Restate the listing word for word; omit the images.
[Start of section]
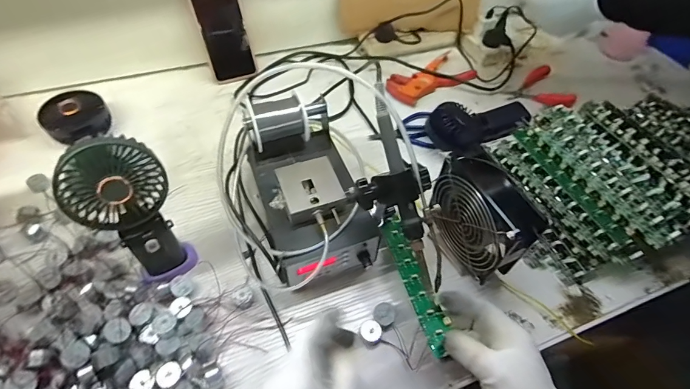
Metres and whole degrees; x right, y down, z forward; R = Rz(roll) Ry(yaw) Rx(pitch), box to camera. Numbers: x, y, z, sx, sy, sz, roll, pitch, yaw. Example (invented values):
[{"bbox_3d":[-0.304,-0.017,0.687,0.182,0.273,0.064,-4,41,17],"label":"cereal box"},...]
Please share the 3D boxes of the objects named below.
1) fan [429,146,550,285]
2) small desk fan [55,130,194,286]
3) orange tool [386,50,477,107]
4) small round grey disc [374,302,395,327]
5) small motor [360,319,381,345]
[End of section]
Output of the task:
Metres and whole degrees; x right, y down, z forward; R = Rz(roll) Ry(yaw) Rx(pitch), box to camera. Numbers: x, y, z, sx, sy, sz, roll, pitch, yaw. Example (invented values):
[{"bbox_3d":[-0.304,-0.017,0.687,0.182,0.273,0.064,-4,41,17],"label":"cereal box"},...]
Please share the 3D boxes of the objects named below.
1) fan [429,146,550,285]
2) small desk fan [55,130,194,286]
3) orange tool [386,50,477,107]
4) small round grey disc [374,302,395,327]
5) small motor [360,319,381,345]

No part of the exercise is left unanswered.